Birleşmiş Milletler (BM)Genel Sekreteri’nin son Kıbrıs raporu sonrasında karşılıklı suçlama ve karalama anlayışının yeniden devreye girdiğine dikkat çeken Birinci, önümüzdeki hafta BM Güvenlik Konseyine sunulacak raporun tarafların hoşlanmadığı unsurları içerse de, gerçekte dengeli bir rapor olduğunu belirtti.
BM Raporları’nın tüm tarafların hassasiyetleri ve mevcut durumu içermek durumunda olduğunu, son raporun da bu anlayışla hazırlandığını belirten Birinci, “Raporda Kıbrıs Türk halkı adına olumlu gelişmeler bulunmaktadır. Ancak bu durumu daha ileri götürmek ancak gerçek bir çözüm vizyonuyla mümkün olabilecektir” dedi.
BM raporunda Kıbrıslı Türklerin izolasyonuna değinilmesi, ardından da AB raporunun gündeme gelmesinin akıllara doğal olarak son 10 yıldır askıda olan doğrudan ticaret tüzüğünü getirdiğini belirten Birinci, TDP olarak bu konuda bütünlüklü bir önerileri olduğunu, bu çerçevede Maraş’ın BM gözetiminde açılmasına karşılık, Mağusa Limanı’nın serbest ticarete, Ercan Havaalanı’nın da doğrudan uçuşlara açılmasını öngördüklerini anımsattı ve bu senaryoda herkesin kazançlı çıkacağına dikkat çekti.

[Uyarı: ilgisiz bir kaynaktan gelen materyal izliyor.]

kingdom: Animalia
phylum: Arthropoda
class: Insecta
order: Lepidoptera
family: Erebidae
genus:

“Müzakereler yeniden başlamalı”

TDP Genel Sekreteri Deniz Birinci, müzakere sürecinin aylardır sekteye uğradığını, dönem içinde müzakerelerin yeniden başlamasına olanak sağlayacak fırsatların da maalesef olumlu değerlendirilmediğini belirterek, diyalog ve müzakere süreci yerine gerginlik ve güç gösterisinin hakim olmasından kimsenin kazançlı çıkmayacağını kaydetti.

BM Genel Sekreteri’nin raporunda olduğu gibi tarafları karşılıklı suçlama ve karalama hamlelerinden vazgeçmeye davet ettiklerini belirten Birinci, “Akıl yolu ve ortak ihtiyacımız diyalog kurarak ve müzakere masasına oturarak çözümün yollarını bulmaktır. Çözümsüz geçen her günün Kıbrıslıların aleyhine olduğu gerçeğinden hareketle, tarafları masanın oluşmasına yardımcı olmaya çözüm yönünde samimi davranmaya davet ediyoruz” ifadelerini kullandı.